Comprehensive Immigration Reform Act of 2010
November 1, 2010 Leave a comment
The American Immigration Lawyer’s Association has posted a section-by-section summary of the Comprehensive Immigration Reform Act of 2010 (S. 3932), introduced by Senator Menendez (D-NJ) and Senator Leahy (D-VT) on 9/29/10. This act proposes significant changes to the EB-5 program (see pages 43-45 and 52 of the PDF), which I summarize as follows:
- The “permanent partner” of an alien entrepreneur would have the same rights as a spouse.
- The fee to apply for regional center designation would be $2500.
- Investors could pay a $2500 fee to guarantee visa processing within 60 days.

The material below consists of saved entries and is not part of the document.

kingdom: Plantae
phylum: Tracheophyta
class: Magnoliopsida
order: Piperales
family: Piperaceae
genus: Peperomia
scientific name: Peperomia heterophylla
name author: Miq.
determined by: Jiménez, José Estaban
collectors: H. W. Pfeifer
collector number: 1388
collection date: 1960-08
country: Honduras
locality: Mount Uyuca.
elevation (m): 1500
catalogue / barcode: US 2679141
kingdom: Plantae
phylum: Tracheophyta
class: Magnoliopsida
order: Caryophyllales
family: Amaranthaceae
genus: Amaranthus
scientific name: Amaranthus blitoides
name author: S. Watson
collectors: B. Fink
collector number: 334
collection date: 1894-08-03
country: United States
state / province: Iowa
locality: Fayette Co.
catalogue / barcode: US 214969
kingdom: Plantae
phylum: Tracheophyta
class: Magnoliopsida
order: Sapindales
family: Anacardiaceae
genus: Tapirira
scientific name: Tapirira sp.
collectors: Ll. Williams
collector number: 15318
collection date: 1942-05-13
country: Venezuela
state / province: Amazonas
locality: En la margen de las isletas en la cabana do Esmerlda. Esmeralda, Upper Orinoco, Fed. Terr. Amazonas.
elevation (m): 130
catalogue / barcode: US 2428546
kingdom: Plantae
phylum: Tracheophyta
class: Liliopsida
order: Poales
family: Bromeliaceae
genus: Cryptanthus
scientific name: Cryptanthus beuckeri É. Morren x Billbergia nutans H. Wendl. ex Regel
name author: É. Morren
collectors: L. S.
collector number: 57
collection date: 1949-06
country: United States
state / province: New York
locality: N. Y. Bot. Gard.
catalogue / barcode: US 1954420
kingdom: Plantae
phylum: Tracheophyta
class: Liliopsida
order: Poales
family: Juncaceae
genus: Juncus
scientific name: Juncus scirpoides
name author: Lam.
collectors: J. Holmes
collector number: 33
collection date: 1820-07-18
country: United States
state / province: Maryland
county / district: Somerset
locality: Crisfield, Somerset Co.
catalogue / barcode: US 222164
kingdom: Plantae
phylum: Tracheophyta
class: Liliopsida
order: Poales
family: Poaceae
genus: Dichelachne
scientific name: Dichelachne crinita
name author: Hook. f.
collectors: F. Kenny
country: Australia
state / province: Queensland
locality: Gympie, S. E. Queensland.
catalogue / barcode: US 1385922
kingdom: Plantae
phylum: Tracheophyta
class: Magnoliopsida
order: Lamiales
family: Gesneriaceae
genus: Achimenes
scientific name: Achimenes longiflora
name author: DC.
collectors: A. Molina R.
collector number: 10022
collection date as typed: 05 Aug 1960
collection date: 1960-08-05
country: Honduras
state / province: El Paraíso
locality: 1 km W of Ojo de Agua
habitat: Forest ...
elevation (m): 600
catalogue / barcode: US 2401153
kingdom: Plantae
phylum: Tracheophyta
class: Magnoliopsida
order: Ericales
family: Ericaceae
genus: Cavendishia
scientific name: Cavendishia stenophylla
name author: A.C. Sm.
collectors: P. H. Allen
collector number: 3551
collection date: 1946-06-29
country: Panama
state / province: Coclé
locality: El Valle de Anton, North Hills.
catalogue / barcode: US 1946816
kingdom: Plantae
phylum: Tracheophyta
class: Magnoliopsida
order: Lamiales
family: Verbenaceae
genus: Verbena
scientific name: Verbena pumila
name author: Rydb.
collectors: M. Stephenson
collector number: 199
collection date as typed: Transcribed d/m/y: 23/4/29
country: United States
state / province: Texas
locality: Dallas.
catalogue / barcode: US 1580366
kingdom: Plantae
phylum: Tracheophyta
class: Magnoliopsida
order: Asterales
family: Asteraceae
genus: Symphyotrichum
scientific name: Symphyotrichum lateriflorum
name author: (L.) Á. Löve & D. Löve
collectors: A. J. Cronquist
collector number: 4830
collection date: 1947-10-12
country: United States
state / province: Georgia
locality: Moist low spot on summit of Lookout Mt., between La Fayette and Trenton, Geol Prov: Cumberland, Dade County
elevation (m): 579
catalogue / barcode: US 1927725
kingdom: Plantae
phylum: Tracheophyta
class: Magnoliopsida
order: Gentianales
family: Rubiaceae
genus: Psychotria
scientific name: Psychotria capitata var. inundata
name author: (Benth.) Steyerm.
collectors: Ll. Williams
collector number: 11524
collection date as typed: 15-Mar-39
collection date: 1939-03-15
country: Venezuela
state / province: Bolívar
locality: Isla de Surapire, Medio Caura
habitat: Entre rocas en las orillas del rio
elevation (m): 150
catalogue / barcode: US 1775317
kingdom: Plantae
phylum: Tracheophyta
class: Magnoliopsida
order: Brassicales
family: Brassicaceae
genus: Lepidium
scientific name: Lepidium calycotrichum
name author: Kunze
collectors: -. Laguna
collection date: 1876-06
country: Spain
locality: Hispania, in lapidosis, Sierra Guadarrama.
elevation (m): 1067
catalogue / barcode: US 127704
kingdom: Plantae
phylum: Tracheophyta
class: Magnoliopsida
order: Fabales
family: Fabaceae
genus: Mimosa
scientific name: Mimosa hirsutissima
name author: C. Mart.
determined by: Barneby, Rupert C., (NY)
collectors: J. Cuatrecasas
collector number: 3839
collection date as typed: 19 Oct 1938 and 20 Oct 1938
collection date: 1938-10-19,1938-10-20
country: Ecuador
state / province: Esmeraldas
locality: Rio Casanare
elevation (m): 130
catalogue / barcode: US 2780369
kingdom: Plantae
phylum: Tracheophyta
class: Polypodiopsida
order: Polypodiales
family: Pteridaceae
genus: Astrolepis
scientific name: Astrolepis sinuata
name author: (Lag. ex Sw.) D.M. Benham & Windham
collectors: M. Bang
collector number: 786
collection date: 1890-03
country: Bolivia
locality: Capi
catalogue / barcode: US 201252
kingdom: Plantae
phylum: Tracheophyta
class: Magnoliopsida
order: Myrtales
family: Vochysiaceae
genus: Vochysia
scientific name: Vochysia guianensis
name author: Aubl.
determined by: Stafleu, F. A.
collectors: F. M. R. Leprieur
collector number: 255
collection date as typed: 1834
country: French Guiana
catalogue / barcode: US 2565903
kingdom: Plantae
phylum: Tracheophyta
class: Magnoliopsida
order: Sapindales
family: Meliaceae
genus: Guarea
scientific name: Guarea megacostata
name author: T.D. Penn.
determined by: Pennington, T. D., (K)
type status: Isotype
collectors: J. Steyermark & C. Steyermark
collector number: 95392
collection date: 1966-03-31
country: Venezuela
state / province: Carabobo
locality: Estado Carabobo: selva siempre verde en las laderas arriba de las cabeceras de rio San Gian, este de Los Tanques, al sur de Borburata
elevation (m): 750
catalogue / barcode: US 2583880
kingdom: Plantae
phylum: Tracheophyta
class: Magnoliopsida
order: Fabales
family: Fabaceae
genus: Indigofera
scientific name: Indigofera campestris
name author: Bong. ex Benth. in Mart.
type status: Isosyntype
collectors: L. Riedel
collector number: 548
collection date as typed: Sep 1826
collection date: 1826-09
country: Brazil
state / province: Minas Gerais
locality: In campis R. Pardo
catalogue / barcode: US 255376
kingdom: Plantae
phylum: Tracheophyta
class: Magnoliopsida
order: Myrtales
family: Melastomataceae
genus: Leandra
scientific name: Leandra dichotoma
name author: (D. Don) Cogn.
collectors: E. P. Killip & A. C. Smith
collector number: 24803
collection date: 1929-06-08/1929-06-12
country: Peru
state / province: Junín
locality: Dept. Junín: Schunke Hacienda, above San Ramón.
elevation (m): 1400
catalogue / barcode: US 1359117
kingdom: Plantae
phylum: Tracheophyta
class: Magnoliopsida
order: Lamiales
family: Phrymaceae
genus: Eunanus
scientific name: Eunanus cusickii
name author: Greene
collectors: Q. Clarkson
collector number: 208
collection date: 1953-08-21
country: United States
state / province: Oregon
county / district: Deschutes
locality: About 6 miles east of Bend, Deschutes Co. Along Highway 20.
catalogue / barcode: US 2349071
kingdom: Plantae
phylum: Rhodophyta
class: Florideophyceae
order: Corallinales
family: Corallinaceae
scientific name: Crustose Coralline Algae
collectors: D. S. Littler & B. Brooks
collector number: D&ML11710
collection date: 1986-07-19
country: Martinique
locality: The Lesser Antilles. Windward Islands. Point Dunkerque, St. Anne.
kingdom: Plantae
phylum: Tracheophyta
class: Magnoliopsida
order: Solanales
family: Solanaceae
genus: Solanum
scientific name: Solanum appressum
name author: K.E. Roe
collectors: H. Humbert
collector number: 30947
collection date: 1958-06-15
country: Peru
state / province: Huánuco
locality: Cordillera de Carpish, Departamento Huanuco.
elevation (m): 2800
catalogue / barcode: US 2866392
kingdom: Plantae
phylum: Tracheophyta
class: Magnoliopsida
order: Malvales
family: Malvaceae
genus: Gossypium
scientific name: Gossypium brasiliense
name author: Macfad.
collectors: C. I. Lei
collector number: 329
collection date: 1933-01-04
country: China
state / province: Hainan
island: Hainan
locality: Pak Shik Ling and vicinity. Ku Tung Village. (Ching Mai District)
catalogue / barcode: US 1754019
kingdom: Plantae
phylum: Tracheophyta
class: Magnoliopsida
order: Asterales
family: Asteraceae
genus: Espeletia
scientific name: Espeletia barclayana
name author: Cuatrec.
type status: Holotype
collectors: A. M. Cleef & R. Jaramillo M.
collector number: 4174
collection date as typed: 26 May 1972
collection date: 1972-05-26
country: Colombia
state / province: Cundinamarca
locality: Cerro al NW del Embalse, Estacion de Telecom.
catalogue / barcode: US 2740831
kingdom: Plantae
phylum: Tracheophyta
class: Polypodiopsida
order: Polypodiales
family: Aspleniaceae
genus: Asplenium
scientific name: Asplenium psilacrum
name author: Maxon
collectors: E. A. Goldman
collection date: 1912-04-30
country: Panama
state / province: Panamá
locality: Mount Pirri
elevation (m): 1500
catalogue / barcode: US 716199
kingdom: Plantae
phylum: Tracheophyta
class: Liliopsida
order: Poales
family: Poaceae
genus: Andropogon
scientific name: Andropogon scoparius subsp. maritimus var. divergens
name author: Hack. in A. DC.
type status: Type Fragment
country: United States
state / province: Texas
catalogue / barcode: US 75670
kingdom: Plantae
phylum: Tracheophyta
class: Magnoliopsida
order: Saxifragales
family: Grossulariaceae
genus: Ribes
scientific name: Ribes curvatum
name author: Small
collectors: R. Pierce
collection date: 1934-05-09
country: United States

The creation of a premium processing program for EB-5 would be authorized.
- An adjustment application could be submitted concurrently with a visa petition (??).
- The definition of “Targeted Employment Area” would be expanded beyond high-unemployment and rural areas to cover areas of population decrease, areas designated in connection with government economic incentive programs, and State-designated TEA areas.
- Investors could extend by two years the time for filing an I-829. (This would provide a possible total 4.5 years for the investment to succeed and create jobs.)
- Investment could create full time OR “full-time equivalent” jobs (which would allow adding up hours worked by part time employees).
I must say I’m not impressed with the EB-5 portion of this legislation. It includes some attractive but probably unapprovable proposals (premium processing and broad TEA definition for example) while omitting (so far as I can find) the single most important EB-5 issue: making the regional center program permanent, or at least extending it beyond the current sunset in 2012.